Fri, Sep 04, 2009 - Page 6 News List

World News Quick Take

AGENCIES

■ISRAEL

Program can decipher texts

Researchers say they have developed a computer program that can decipher previously unreadable ancient texts and possibly lead the way to a Google-like search engine for historical documents. The program uses a pattern recognition algorithm similar to those law enforcement agencies have adopted to identify and compare fingerprints. But in this case, the program identifies letters, words and even handwriting styles, saving historians and liturgists hours of sitting and studying manuscripts. By recognizing such patterns, the computer can recreate with high accuracy portions of texts that faded over time or even those written over by later scribes, said Itay Bar-Yosef, one of the researchers from Ben-Gurion University of the Negev.

■ITALY

Qaddafi orders rocket car

How do you celebrate a coup that gave you 40 years in power? For Muammar Qaddafi, the answer is simple: Order a rocket car. An Italian company said on Wednesday that the Libyan leader wanted an ultra-safe car as sleek as a rocket to celebrate the anniversary of the 1969 coup that brought him to power — so that’s what they made for him.
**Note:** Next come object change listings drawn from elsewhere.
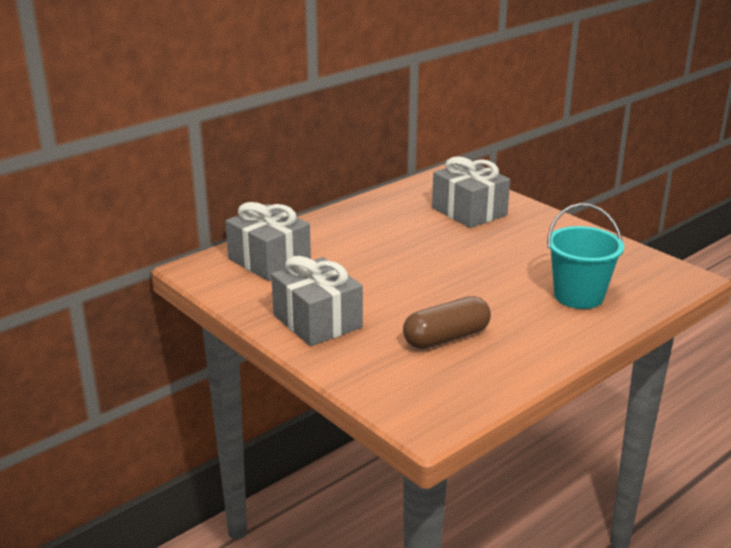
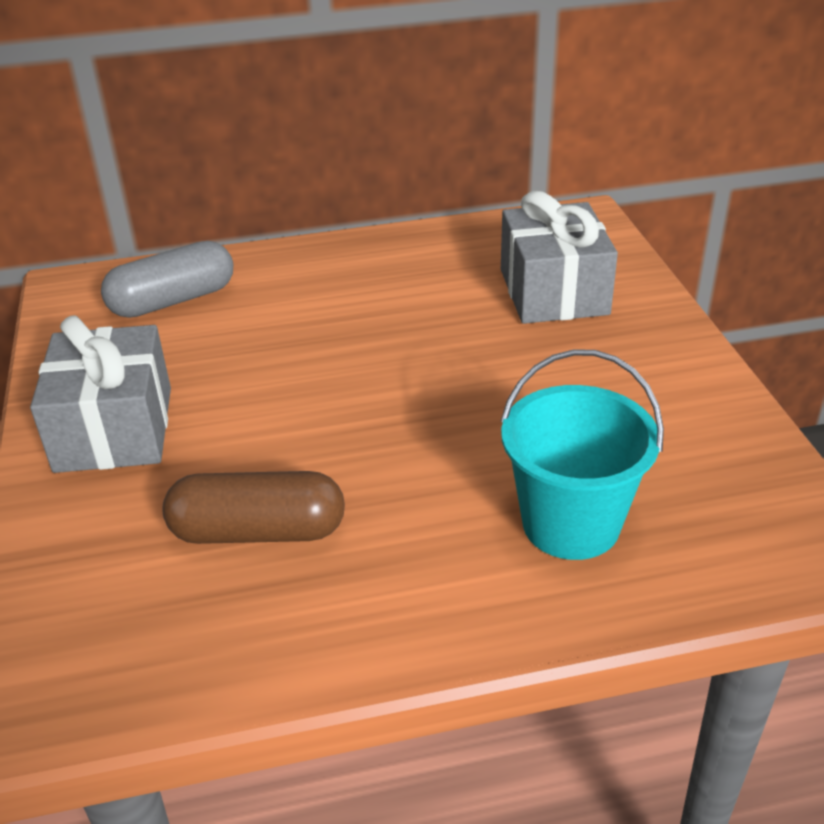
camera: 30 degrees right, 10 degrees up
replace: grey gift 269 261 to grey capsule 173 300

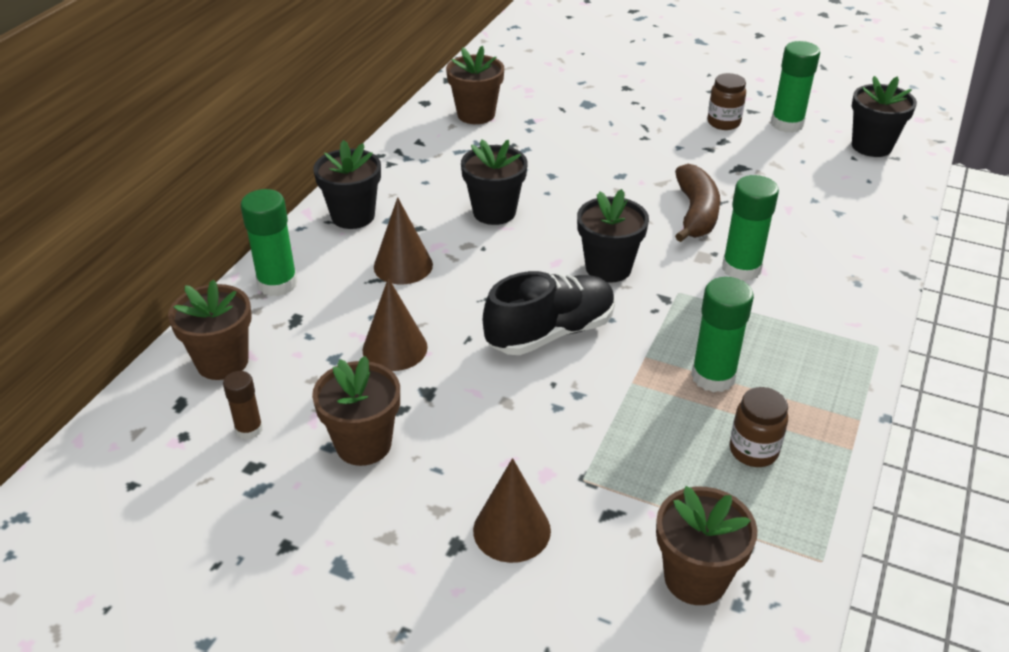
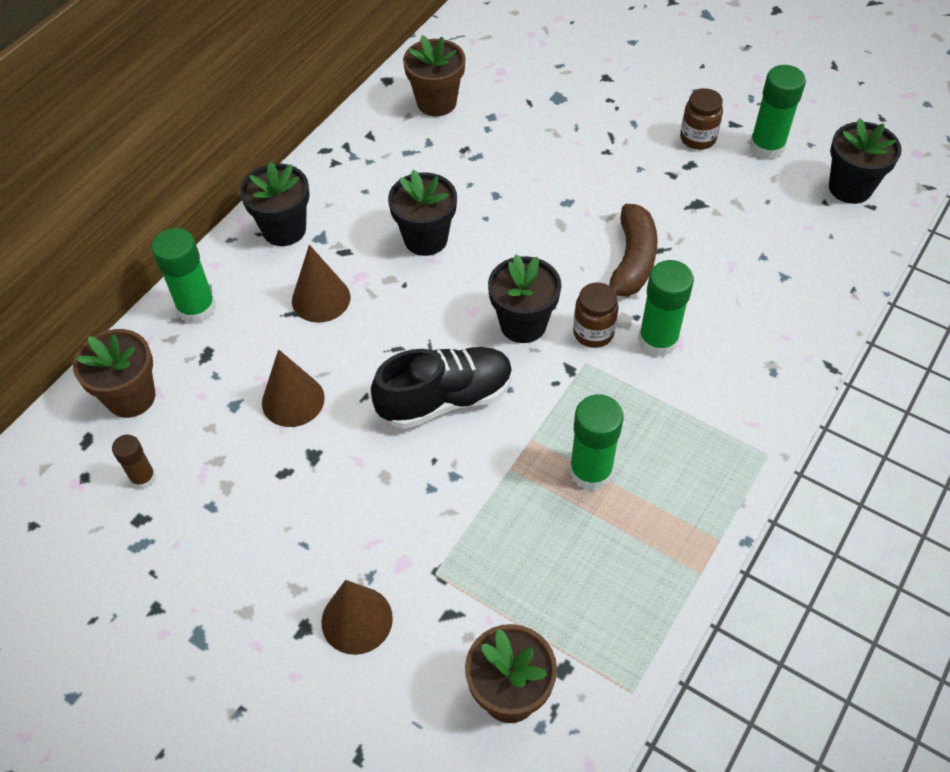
camera: 10 degrees right, 15 degrees up
delete: brown flower pot 363 444
move: brown jar 753 451 to 593 333

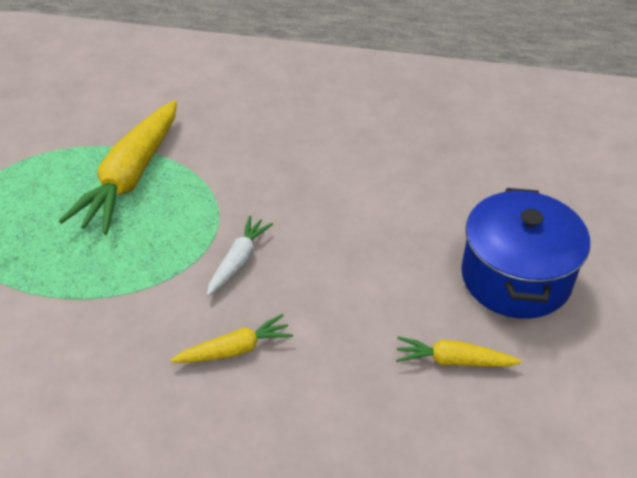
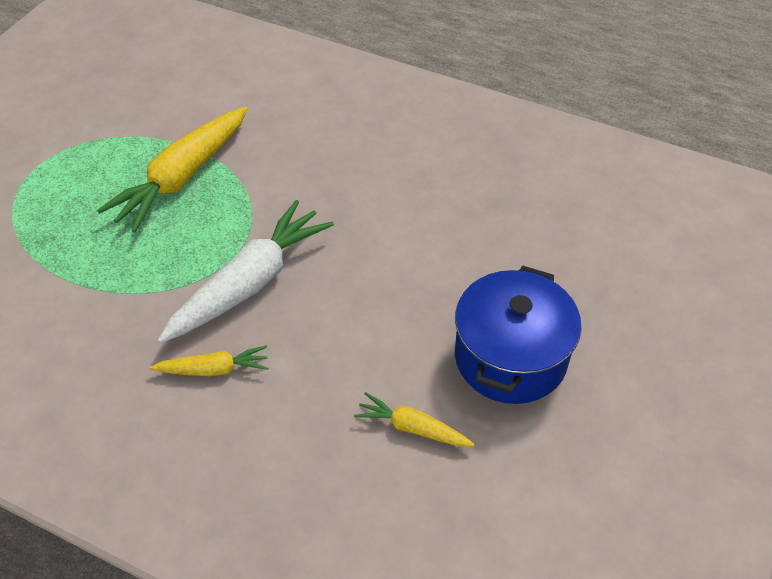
camera: 15 degrees right, 5 degrees up
resize: white carrot 238 261 = 250 283 x1.97

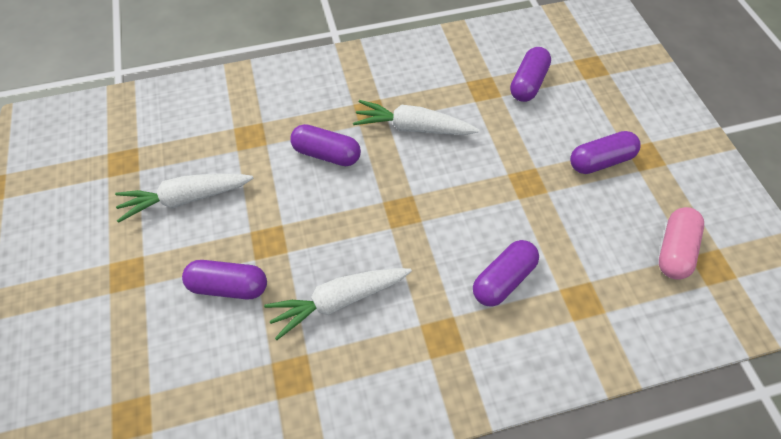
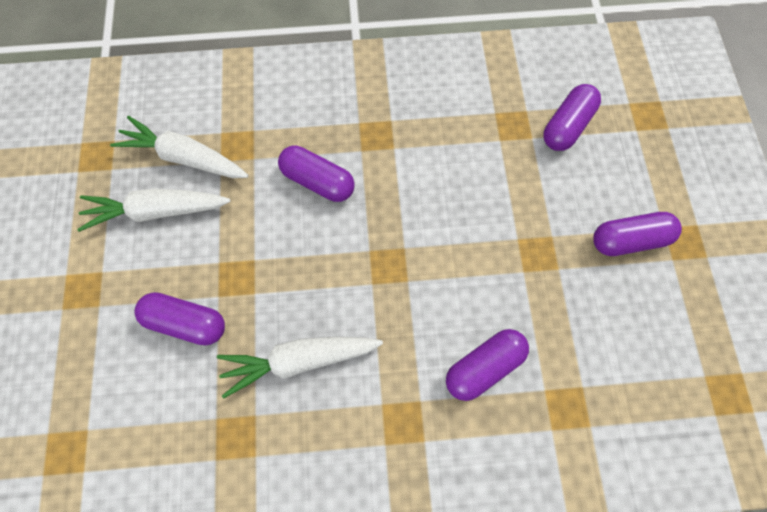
camera: 10 degrees right, 10 degrees up
delete: pink capsule 674 250
move: white carrot 412 127 to 184 157

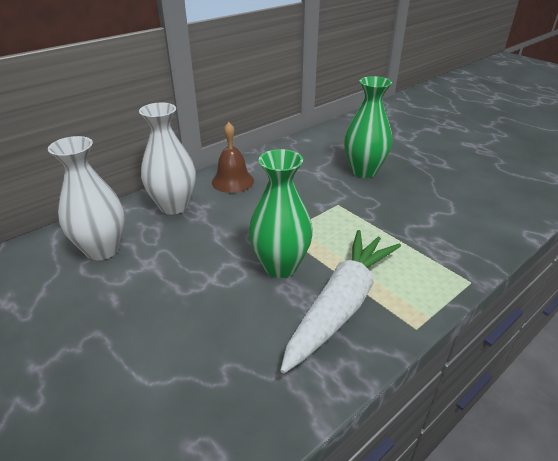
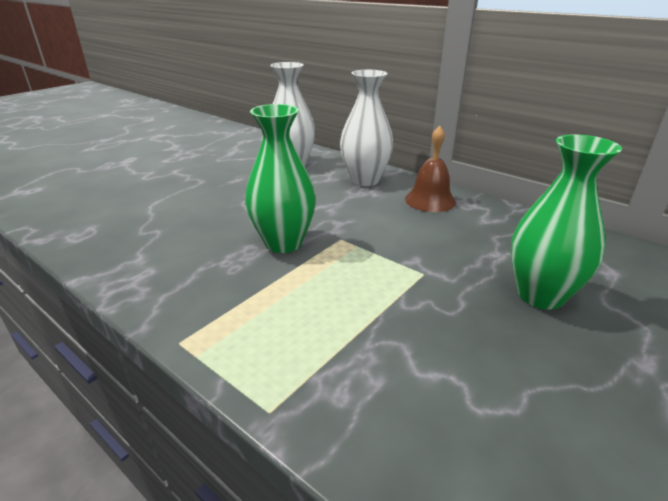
camera: 80 degrees right, 5 degrees down
delete: white carrot 341 305

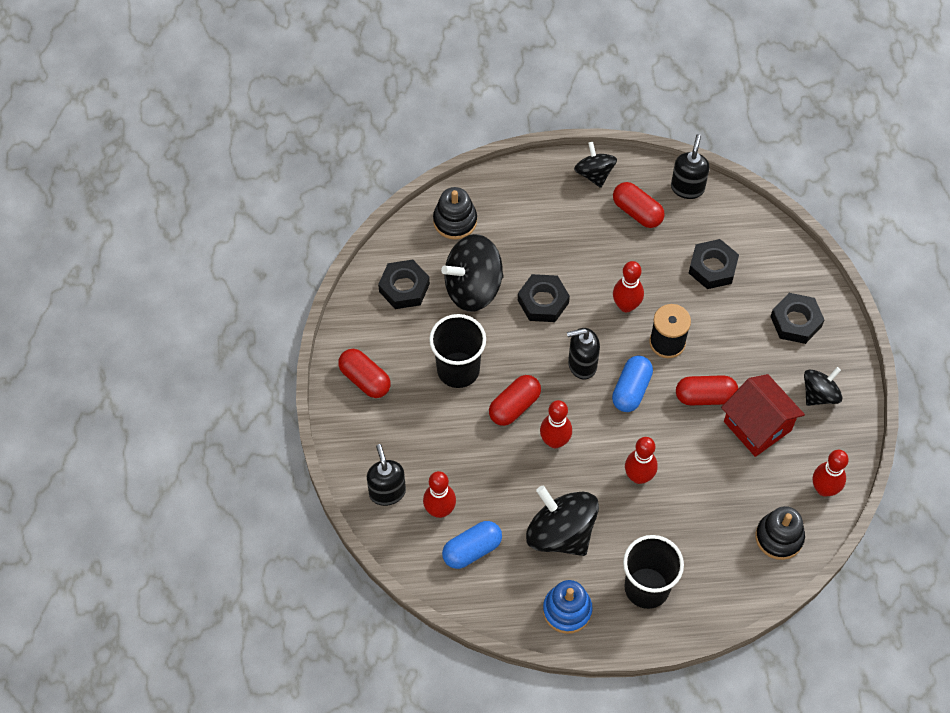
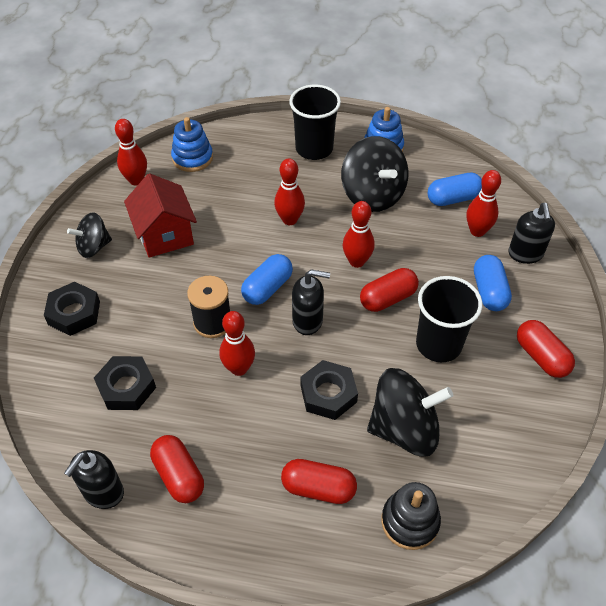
camera: 165 degrees left, 10 degrees down
delete: black nut 404 288; black spinning top 594 173
insert: blue capsule 489 291
move: red capsule 705 396 to 318 488
recolor: black stacking toy 779 537 to blue stacking toy 192 158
The “Rocket” is an “elegant sedan” 5.5m long and 1.8m wide, with a 3 liter, V-6 gasoline engine. It can go hundreds of kilometers on a flat tire. Car design company Tesco TS SpA said Qaddafi asked that Libyan materials including marble, leather and fabric be used. The car was unveiled earlier this week in Tripoli at the end of an African Union summit. Qaddafi already owns one rocket car, which he bought 10 years ago when he marked 30 years in power. At the time, Libya said the vehicle was the safest in the world.

■RUSSIA

Moscow may banish show

The fabled beauty of the Kremlin’s golden onion domes dusted with winter snow may be a thing of the past under a scheme by the Moscow mayor reported by newspapers yesterday to banish snow. “Why don’t we keep this snow outside the Moscow city limits?” the Izvestia and Gazeta dailies quoted Mayor Yuri Luzhkov — who has a well-established track record of micro-managing Moscow’s weather — as saying this week. “For the countryside, this means more moisture and bigger harvests. And for us, less snow,” Luzhkov said, adding that Moscow already relies on cloud-seeding techniques to guarantee clear skies on holidays. Under Luzhkov’s proposal, the skies would be cleared whenever snow-laden clouds approach Moscow.

■SPAIN

Referendum raises hackles

Lawyers representing the government have lodged a legal appeal against plans by a village in northeastern Catalonia to stage a referendum on independence for the region, judicial sources said on Wednesday. Arenys de Munt, a village of just 8,000 near Barcelona, has called the non-binding referendum for Sept. 13. The initiative — launched by a separatist association — is backed by all parties in the village council bar Prime Minister Jose Luis Rodriguez Zapatero’s Socialists. The villagers were to be asked whether Catalonia should become an independent state within the EU. Villages cannot call popular votes on anything except local matters, the state lawyers argued, saying that a local vote on a question of national importance could encourage other localities to organize similar polls.

■UNITED STATES

Kennedy writes of remorse

In a posthumous memoir, Massachusetts senator Edward Kennedy writes of fear and remorse surrounding the fateful events on Chappaquiddick Island in 1969, when his car accident left a woman dead, and says he accepted the finding that a lone gunman assassinated his brother, president John F. Kennedy. The memoir, True Compass, is to be published on Sept. 14 by Twelve, with the New York Times obtaining an early copy. Kennedy says his actions on Chappaquiddick on July 18, 1969, were “inexcusable.” He says he was afraid and “made terrible decisions” and had to live with the guilt for more than four decades. Kennedy also wrote that he had a full briefing by Earl Warren, the chief justice on the commission that investigated the Nov. 22, 1963, Dallas shooting. He said he was convinced the Warren Commission got it right and he was “satisfied then, and satisfied now.”